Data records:
◇ ◇ ◇ ◇ ◇
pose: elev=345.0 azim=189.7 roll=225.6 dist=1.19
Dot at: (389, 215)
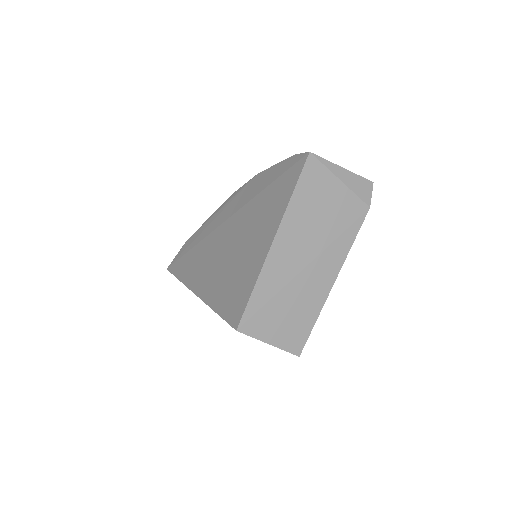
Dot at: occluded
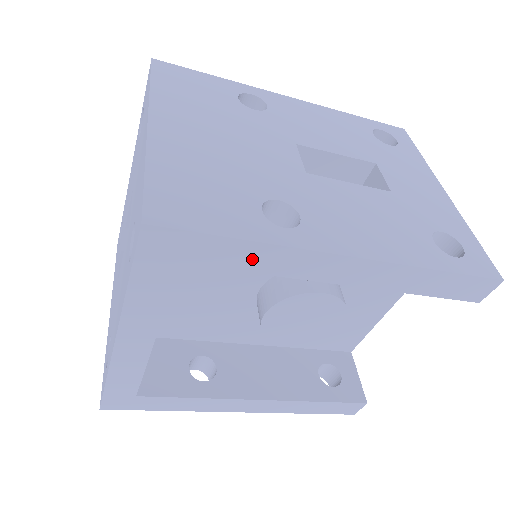
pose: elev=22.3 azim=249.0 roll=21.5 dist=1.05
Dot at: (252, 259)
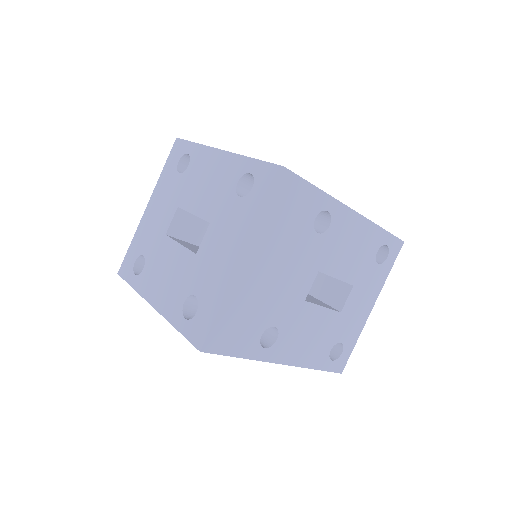
Dot at: occluded
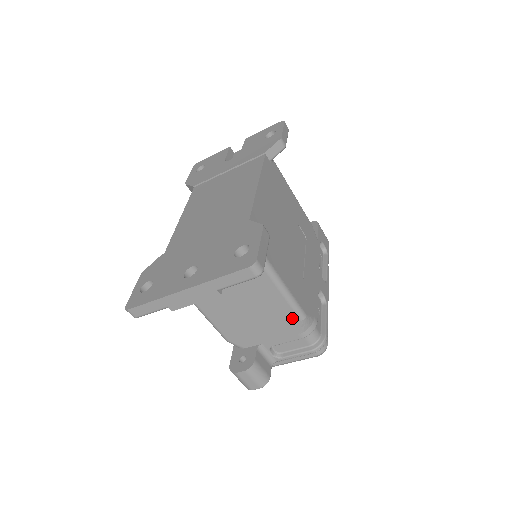
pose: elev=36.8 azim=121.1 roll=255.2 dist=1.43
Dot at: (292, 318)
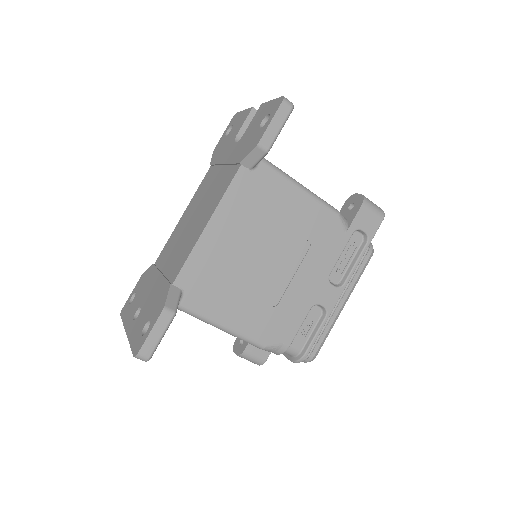
Dot at: occluded
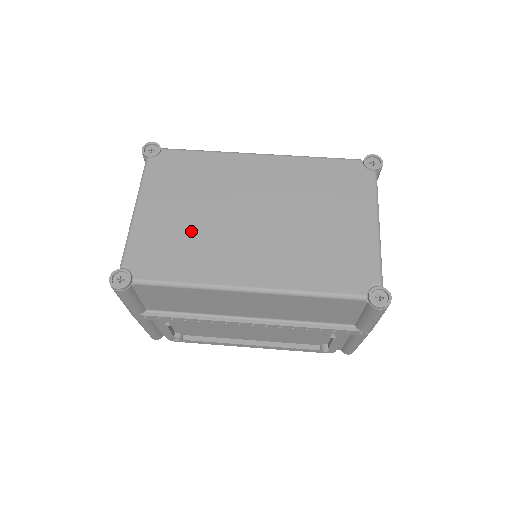
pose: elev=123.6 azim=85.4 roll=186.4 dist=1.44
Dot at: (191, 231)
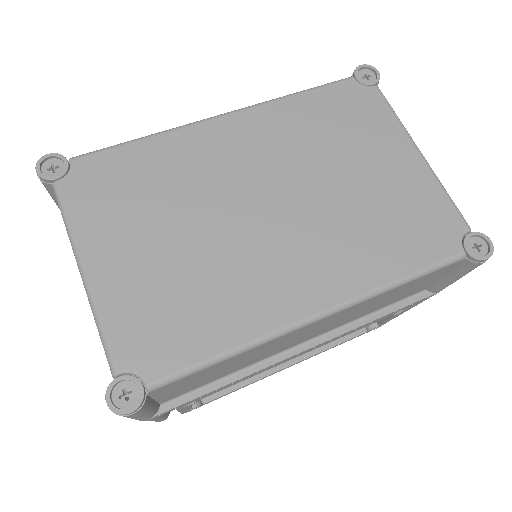
Dot at: (191, 268)
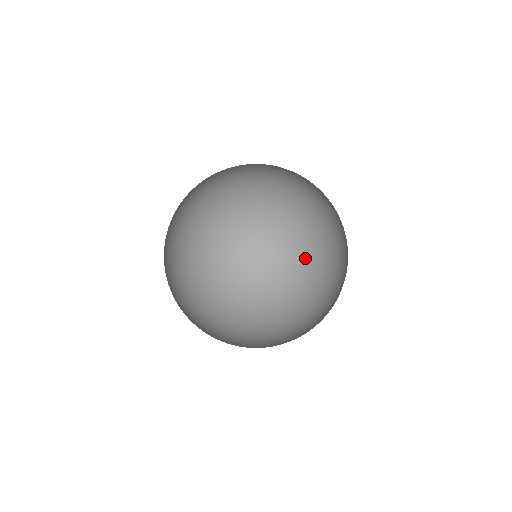
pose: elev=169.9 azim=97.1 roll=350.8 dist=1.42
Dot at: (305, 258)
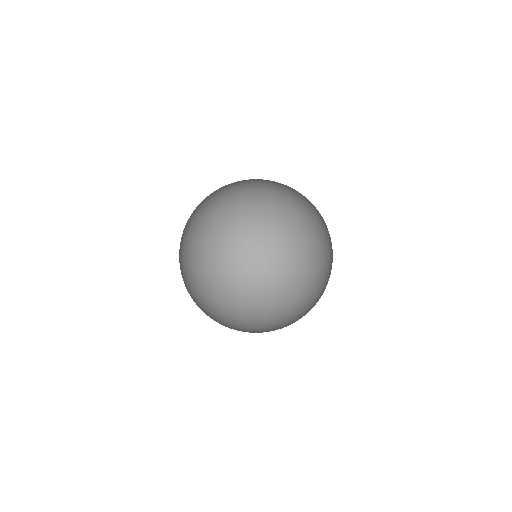
Dot at: (292, 268)
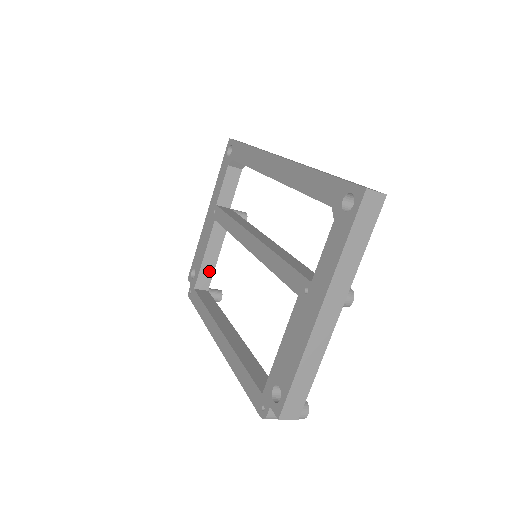
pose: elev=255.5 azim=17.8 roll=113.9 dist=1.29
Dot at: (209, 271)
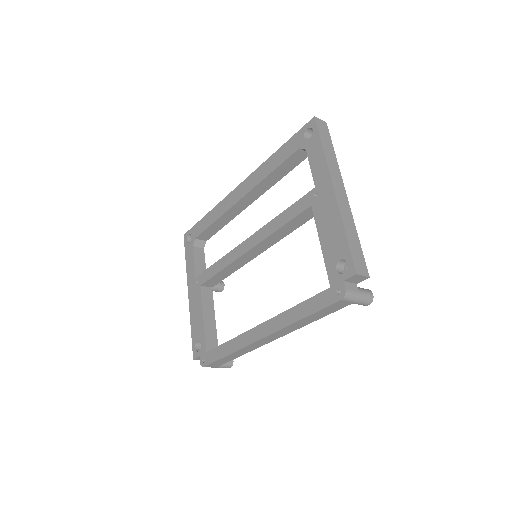
Dot at: (212, 333)
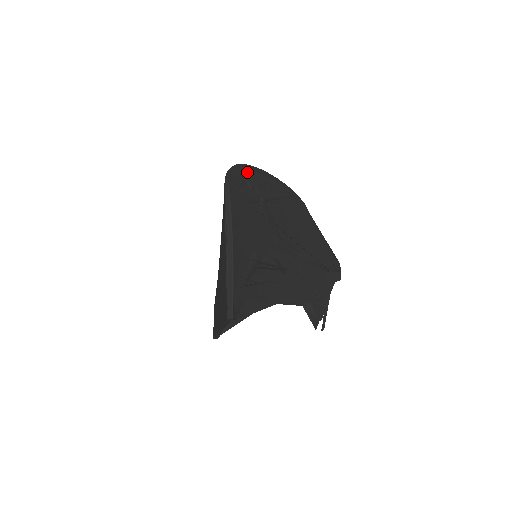
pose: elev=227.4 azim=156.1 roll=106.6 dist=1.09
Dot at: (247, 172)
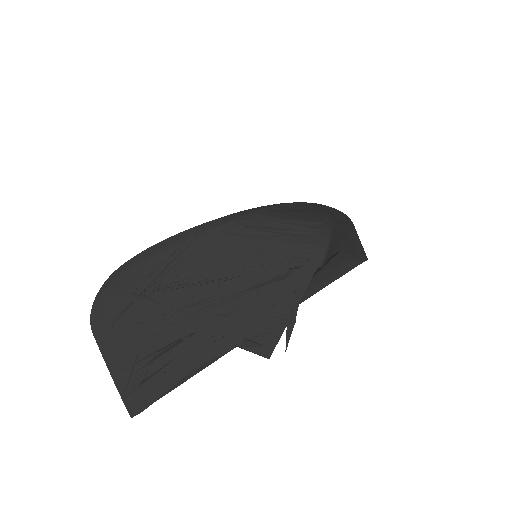
Dot at: (114, 282)
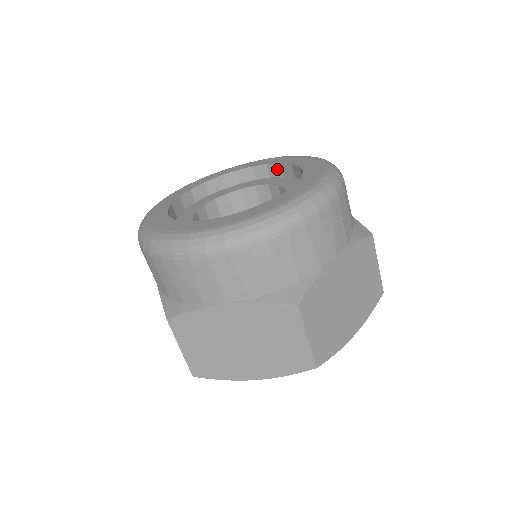
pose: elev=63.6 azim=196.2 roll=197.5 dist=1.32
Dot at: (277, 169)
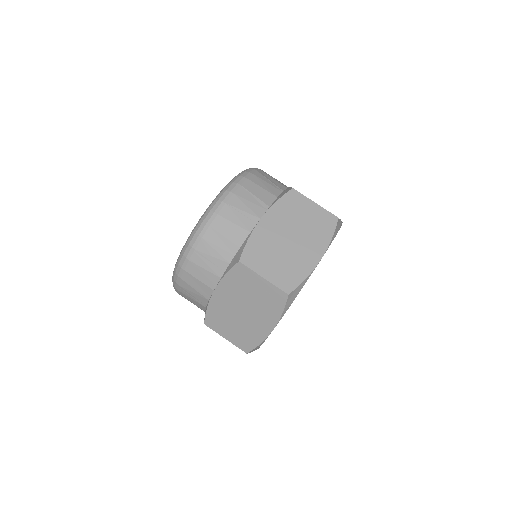
Dot at: occluded
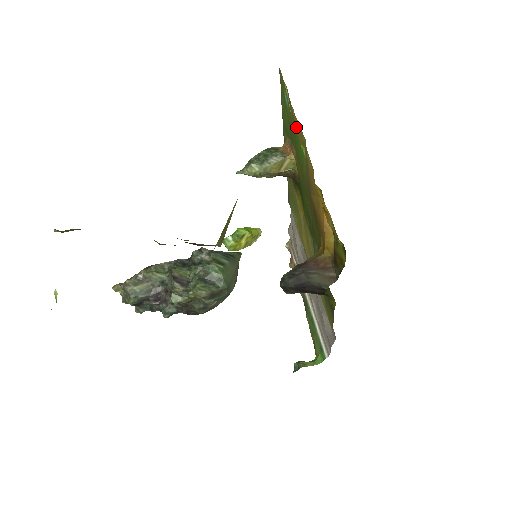
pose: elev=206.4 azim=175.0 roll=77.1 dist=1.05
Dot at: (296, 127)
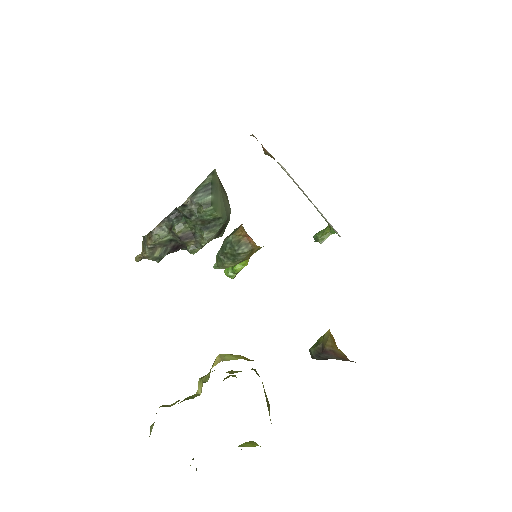
Dot at: occluded
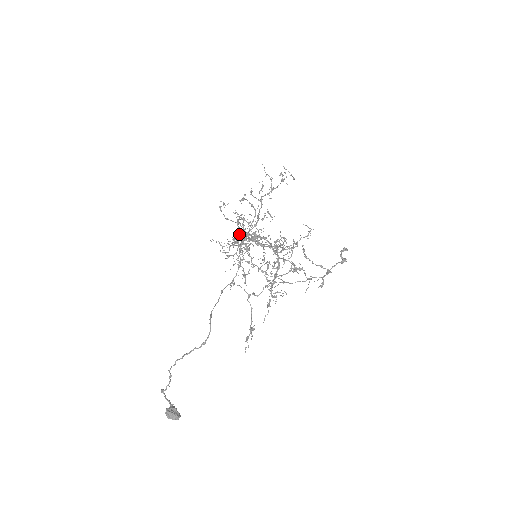
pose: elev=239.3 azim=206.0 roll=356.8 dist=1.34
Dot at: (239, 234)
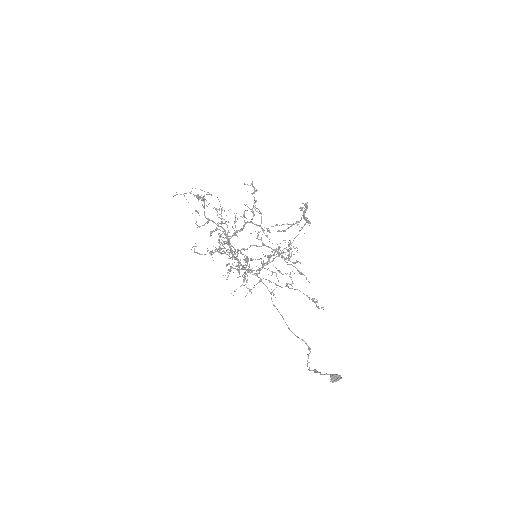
◇ ◇ ◇ ◇ ◇
## What to work on
Copy out the records verbatim, starting at the line that contains "pose: elev=206.4 azim=175.0" and continuing through the end of the records. Omit the pictures.

## Response to this exercise
pose: elev=206.4 azim=175.0 roll=77.1 dist=1.05
Dot at: (296, 127)
Dot at: occluded
pose: elev=239.3 azim=206.0 roll=356.8 dist=1.34
Dot at: (239, 234)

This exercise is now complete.